» **To-do item**: Which lines in the entries below contain the word "Portugal"? Find each one and copy it in full.

====== Exercise data ======

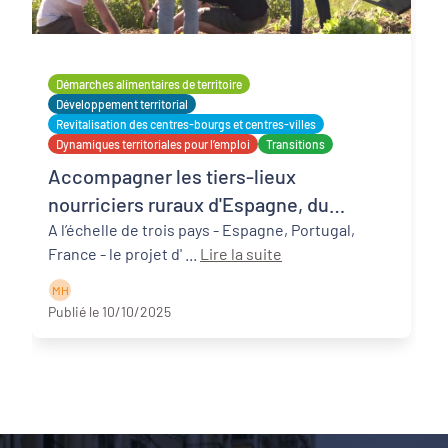
Démarches alimentaires de territoire
Développement territorial
Revitalisation des centres-bourgs et centres-villes
Dynamiques territoriales pour l’emploi
Transitions
Accompagner les tiers-lieux
nourriciers ruraux d'Espagne, du
Portugal et de la France - Projet SUDOE
A l’échelle de trois pays - Espagne, Portugal,
France - le projet d' ...
Lire la suite
ATLAS
M H
Publié le 10/10/2025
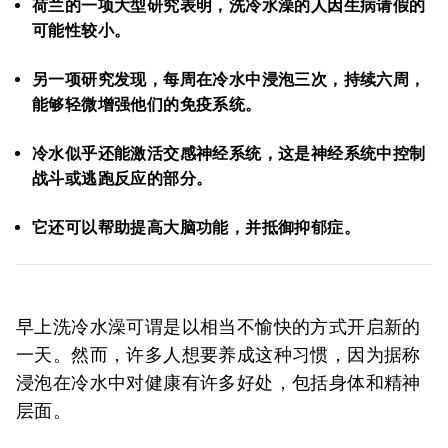
荷兰的一项大型研究表明，洗冷水澡的人因生病请假的
可能性较小。
另一项研究发现，每周在冷水中浸泡三次，持续六周，
能够轻微增强他们的免疫系统。
冷水似乎还能激活交感神经系统，这是神经系统中控制
战斗或逃跑反应的部分。
它还可以帮助提高大脑功能，并抵御抑郁症。
早上洗冷水澡可谓是以相当不愉快的方式开启新的
一天。然而，许多人想要养成这种习惯，因为据称
浸泡在冷水中对健康有许多好处，包括身体和精神
层面。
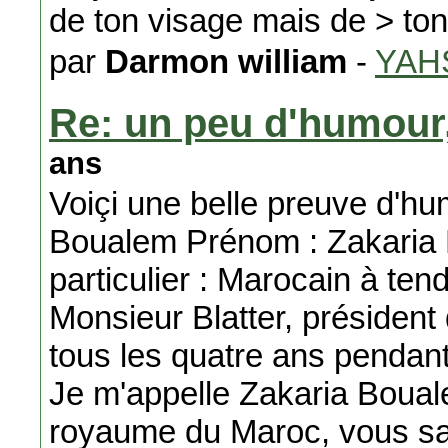
de ton visage mais de > t
par
Darmon william
-
YAH
Re: un peu d'humour
ans
Voiçi une belle preuve d'hu
Boualem Prénom : Zakaria 
particulier : Marocain à t
Monsieur Blatter, président
tous les quatre ans pendan
Je m'appelle Zakaria Bouale
royaume du Maroc, vous sa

======

» **Task answer**:
Portugal et de la France - Projet SUDOE
A l’échelle de trois pays - Espagne, Portugal,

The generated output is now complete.